**WHAT TO DO**
A verbatim copy of the lines from the one with "right elbow: (237, 199)" through the final line below is required; print it and nothing else.

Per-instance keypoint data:
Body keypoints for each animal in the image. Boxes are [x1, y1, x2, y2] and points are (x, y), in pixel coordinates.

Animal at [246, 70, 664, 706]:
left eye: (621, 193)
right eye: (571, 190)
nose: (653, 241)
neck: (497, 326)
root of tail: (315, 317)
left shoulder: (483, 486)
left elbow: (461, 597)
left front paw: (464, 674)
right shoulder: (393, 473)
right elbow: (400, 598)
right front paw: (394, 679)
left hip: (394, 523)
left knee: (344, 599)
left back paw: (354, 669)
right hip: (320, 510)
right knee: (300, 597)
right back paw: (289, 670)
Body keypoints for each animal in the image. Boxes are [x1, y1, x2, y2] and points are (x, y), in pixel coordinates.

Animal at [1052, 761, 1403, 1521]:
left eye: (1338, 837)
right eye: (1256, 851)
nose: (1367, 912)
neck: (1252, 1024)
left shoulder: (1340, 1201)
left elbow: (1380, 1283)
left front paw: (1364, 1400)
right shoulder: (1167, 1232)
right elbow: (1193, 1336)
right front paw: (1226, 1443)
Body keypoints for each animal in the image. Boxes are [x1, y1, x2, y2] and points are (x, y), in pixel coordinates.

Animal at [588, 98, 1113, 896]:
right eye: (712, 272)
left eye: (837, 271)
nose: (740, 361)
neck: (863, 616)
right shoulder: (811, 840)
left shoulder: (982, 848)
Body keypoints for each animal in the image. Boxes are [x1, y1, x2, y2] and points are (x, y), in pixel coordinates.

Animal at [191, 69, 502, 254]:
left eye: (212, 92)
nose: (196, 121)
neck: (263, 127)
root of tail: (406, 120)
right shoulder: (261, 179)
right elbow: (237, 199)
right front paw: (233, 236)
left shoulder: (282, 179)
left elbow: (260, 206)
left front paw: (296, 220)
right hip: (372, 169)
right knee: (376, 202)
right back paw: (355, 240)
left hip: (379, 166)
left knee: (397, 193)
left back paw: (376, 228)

**WRITTEN SOLUTION**
right elbow: (237, 199)
right front paw: (233, 236)
left shoulder: (282, 179)
left elbow: (260, 206)
left front paw: (296, 220)
right hip: (372, 169)
right knee: (376, 202)
right back paw: (355, 240)
left hip: (379, 166)
left knee: (397, 193)
left back paw: (376, 228)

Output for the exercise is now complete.